**Data under study**:
#####
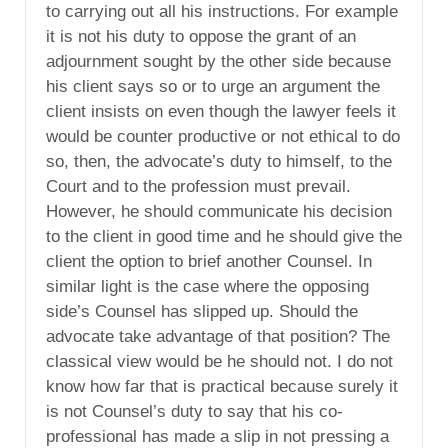
to carrying out all his instructions. For example
it is not his duty to oppose the grant of an
adjournment sought by the other side because
his client says so or to urge an argument the
client insists on even though the lawyer feels it
would be counter productive or not ethical to do
so, then, the advocate’s duty to himself, to the
Court and to the profession must prevail.
However, he should communicate his decision
to the client in good time and he should give the
client the option to brief another Counsel. In
similar light is the case where the opposing
side’s Counsel has slipped up. Should the
advocate take advantage of that position? The
classical view would be he should not. I do not
know how far that is practical because surely it
is not Counsel’s duty to say that his co-
professional has made a slip in not pressing a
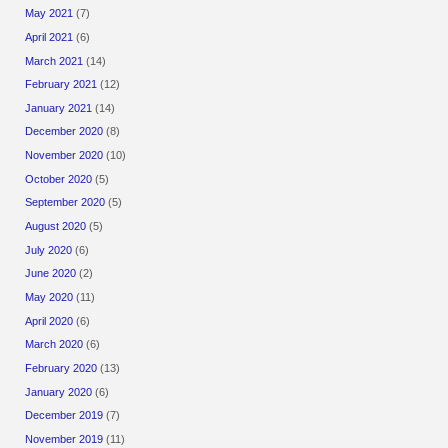
May 2021
(7)
April 2021
(6)
March 2021
(14)
February 2021
(12)
January 2021
(14)
December 2020
(8)
November 2020
(10)
October 2020
(5)
September 2020
(5)
August 2020
(5)
July 2020
(6)
June 2020
(2)
May 2020
(11)
April 2020
(6)
March 2020
(6)
February 2020
(13)
January 2020
(6)
December 2019
(7)
November 2019
(11)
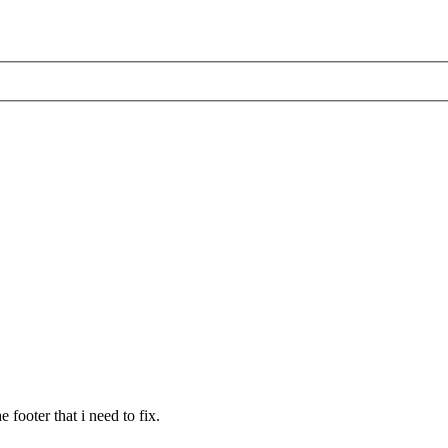
 footer that i need to fix.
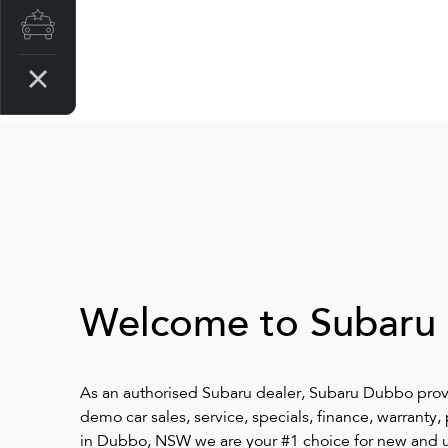
Latest Offers
Welcome to Subaru
As an authorised Subaru dealer, Subaru Dubbo pro
demo car sales, service, specials, finance, warranty
in Dubbo, NSW we are your #1 choice for new and u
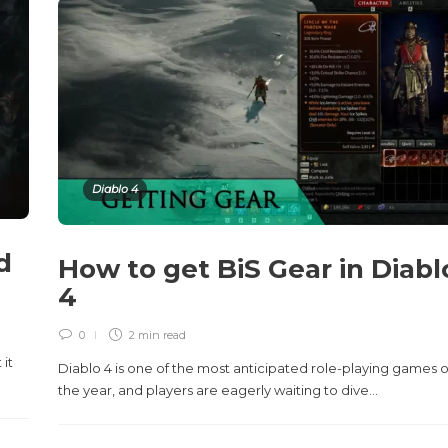
Diablo 4
d
How to get BiS Gear in Diabl
4
0
2 min
read
 it
Diablo 4 is one of the most anticipated role-playing games o
the year, and players are eagerly waiting to dive...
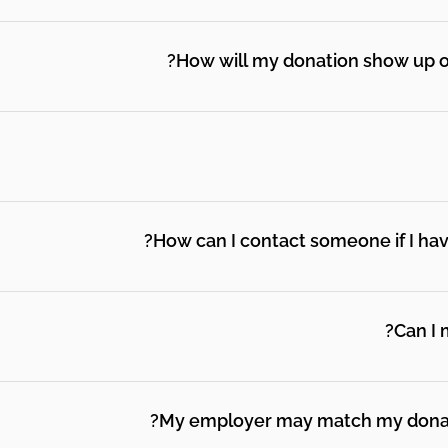
ss you will have the opportunity to select the option to 
How will my donation show up o
iality of your information is our highest priority. You will
ng platform Givebutter. We will not sell, trade or share y
How can I contact someone if I have 
ilings on behalf of other organizations, and we will only
mission to do so.
tact@paparentandfamilyalliance.org.
Can I 
some of our most involved mental health champions and w
e fundraising form select "monthly." The same exact amoun
My employer may match my donatio
cancel this at any time.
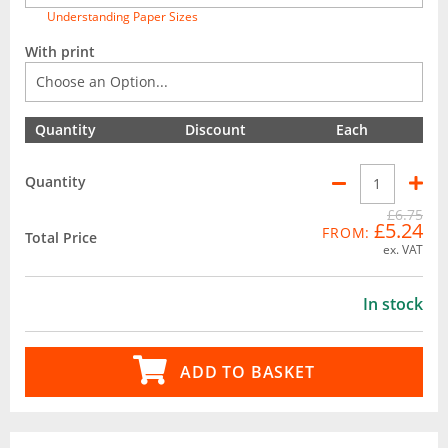
Understanding Paper Sizes
With print
Quantity
Discount
Each
Quantity
£6.75
£5.24
FROM:
Total Price
ex. VAT
In stock
ADD TO BASKET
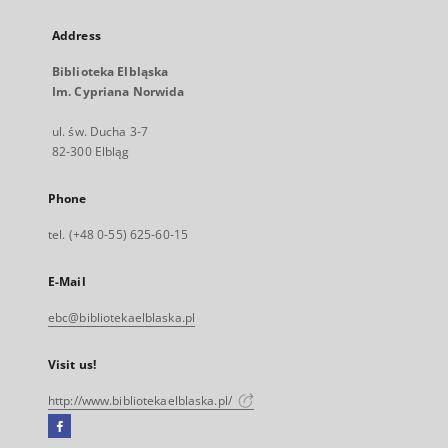
Address
Biblioteka Elbląska
Im. Cypriana Norwida
ul. św. Ducha 3-7
82-300 Elbląg
Phone
tel. (+48 0-55) 625-60-15
E-Mail
ebc@bibliotekaelblaska.pl
Visit us!
http://www.bibliotekaelblaska.pl/
Facebook
External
#####
**Your goal**:
Reproduce every line of text from the data above word for word, without the pictures.

**Completed task**:
to carrying out all his instructions. For example
it is not his duty to oppose the grant of an
adjournment sought by the other side because
his client says so or to urge an argument the
client insists on even though the lawyer feels it
would be counter productive or not ethical to do
so, then, the advocate’s duty to himself, to the
Court and to the profession must prevail.
However, he should communicate his decision
to the client in good time and he should give the
client the option to brief another Counsel. In
similar light is the case where the opposing
side’s Counsel has slipped up. Should the
advocate take advantage of that position? The
classical view would be he should not. I do not
know how far that is practical because surely it
is not Counsel’s duty to say that his co-
professional has made a slip in not pressing a
May 2021
(7)
April 2021
(6)
March 2021
(14)
February 2021
(12)
January 2021
(14)
December 2020
(8)
November 2020
(10)
October 2020
(5)
September 2020
(5)
August 2020
(5)
July 2020
(6)
June 2020
(2)
May 2020
(11)
April 2020
(6)
March 2020
(6)
February 2020
(13)
January 2020
(6)
December 2019
(7)
November 2019
(11)
 footer that i need to fix.
Latest Offers
Welcome to Subaru
As an authorised Subaru dealer, Subaru Dubbo pro
demo car sales, service, specials, finance, warranty
in Dubbo, NSW we are your #1 choice for new and u
Diablo 4
d
How to get BiS Gear in Diabl
4
0
2 min
read
 it
Diablo 4 is one of the most anticipated role-playing games o
the year, and players are eagerly waiting to dive...
ss you will have the opportunity to select the option to 
How will my donation show up o
iality of your information is our highest priority. You will
ng platform Givebutter. We will not sell, trade or share y
How can I contact someone if I have 
ilings on behalf of other organizations, and we will only
mission to do so.
tact@paparentandfamilyalliance.org.
Can I 
some of our most involved mental health champions and w
e fundraising form select "monthly." The same exact amoun
My employer may match my donatio
cancel this at any time.
Understanding Paper Sizes
With print
Quantity
Discount
Each
Quantity
£6.75
£5.24
FROM:
Total Price
ex. VAT
In stock
ADD TO BASKET
Address
Biblioteka Elbląska
Im. Cypriana Norwida
ul. św. Ducha 3-7
82-300 Elbląg
Phone
tel. (+48 0-55) 625-60-15
E-Mail
ebc@bibliotekaelblaska.pl
Visit us!
http://www.bibliotekaelblaska.pl/
Facebook
External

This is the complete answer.